If he had walked from the nearest coast, the lone figure crossing the grasslands of north Lamatath had travelled a hundred leagues of unsettled prairie. Nowhere to find food beyond hunting the sparse game, all of it notoriously fleet of foot and hoof. He was gaunt, but then, he had always been gaunt. His thin, grey hair was unkempt, drifting out long in his wake. His beard was matted, knotted with filth. His eyes, icy blue, were as feral as any beast of the plain.
A long coat of chain rustled, swinging clear of his shins with each stride. The shadow he cast was narrow as a sword.
In the cloudless sky wheeled vultures or ravens, or both, so high as to be nothing but specks, yet they tracked the solitary figure far below. Or perhaps they but skirled in the blue emptiness scanning the wastes for some dying, weakening creature.
But this man was neither dying nor weak. He walked with the stiff purpose characteristic of the mad, the deranged. Madness, he would have noted, does not belong to the soul engaged with the world, with every hummock and tuft of grass, with the old beach ridges with their cobbles of limestone pushing through the thin, patched skin of lichen and brittle moss. With the mocking stab of shadow that slowly wheeled as the sun dragged itself across the sky. With the sounds of his own breath that were proof that he remained alive, that the world had yet to take him, pull him down, steal the warmth from his ancient flesh. Madness stalked only an inner torment, and Kallor, the High King, supreme emperor of a dozen terrible empires, was, in his heart, a man at peace.
For the moment. But what mattered beyond just that? This single moment, pitching headlong into the next one over and over again, as firm and true as each step he took, the haul ground reverberating up through the worn heels of his boots. The tactile affirmed reality, and nothing else mattered and never would.

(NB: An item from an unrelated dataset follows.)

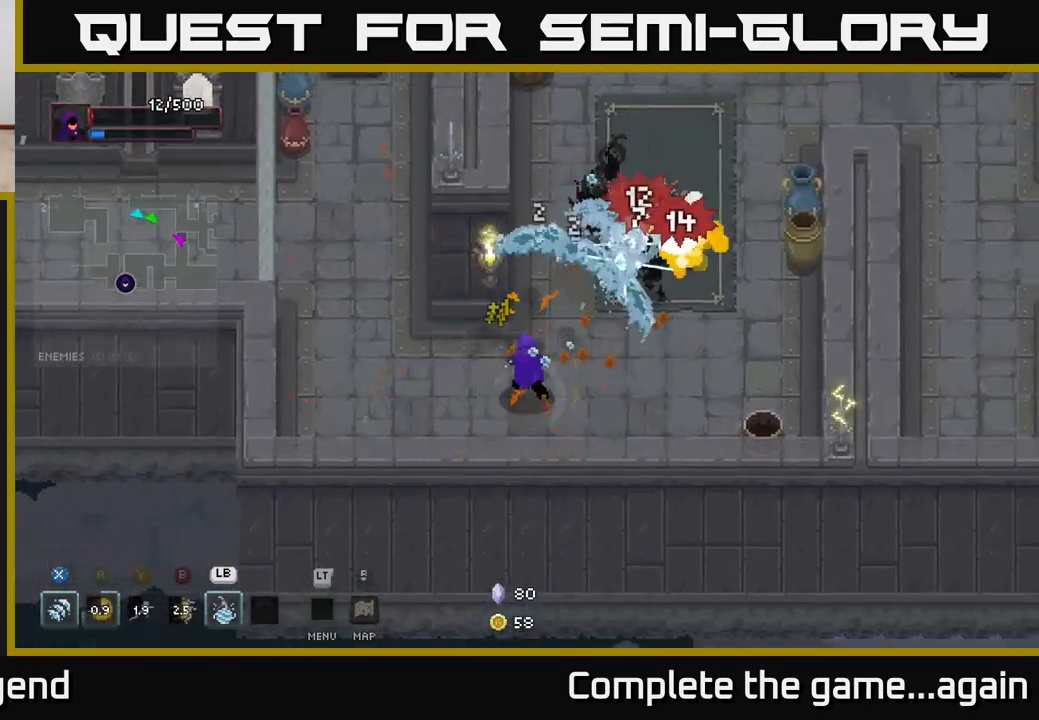
{"buttons": ["X"], "left_stick": "up-right", "right_stick": "center", "events": [[167, "X", "down"]]}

A man at peace, yes indeed. And that he had once ruled the lives of hundreds of thousands, ruled over their useless, petty existences; that he had once, with a single gesture, condemned a surrendered army of fifteen thousand to their deaths; that he had sat a throne of gold, silver and onyx, like a glutton stuffed to over shy;flowing with such material wealth that it had lost all meaning, all value. . ah well, all that remained of such times, such glory, was the man himself, his sword, his armour, and a handful of antiquated coins in his pouch. Endless betrayals, a sea of faces made blurry and vague by centuries, with naught but the avaricious, envious glitter of their eyes remaining sharp in his mind; the sweep of smoke and fire and faint screams as empires toppled, one after another; the chaos of brutal nights fleeing a palace in flames, fleeing such a tide of vengeful fools that even Kallor could not kill them all — much as he wanted to, oh, yes — none of these things awakened bitter ire in his soul. Here in this wasteland that no one wanted, he was a man at peace.
Such truth could not be challenged, and were someone to rise up from the very earth now and stand in such challenge, why, he would cut him to pieces. Smiling all the while to evince his calm repose.
Too much weight was given to history, as far as Kallor was concerned. One’s own history; that of peoples, cultures, landscapes. What value peering at past errors in judgement, at mischance and carelessness, when the only reward after all that effort was regret? Bah! Regret was the refuge of fools, and Kallor was no fool. He had lived out his every ambition, after all, lived each one out until all colour was drained away, leaving a bleached, wan knowledge that there wasn’t much in life truly worth the effort to achieve it. That the rewards proved ephemeral; nay, worthless.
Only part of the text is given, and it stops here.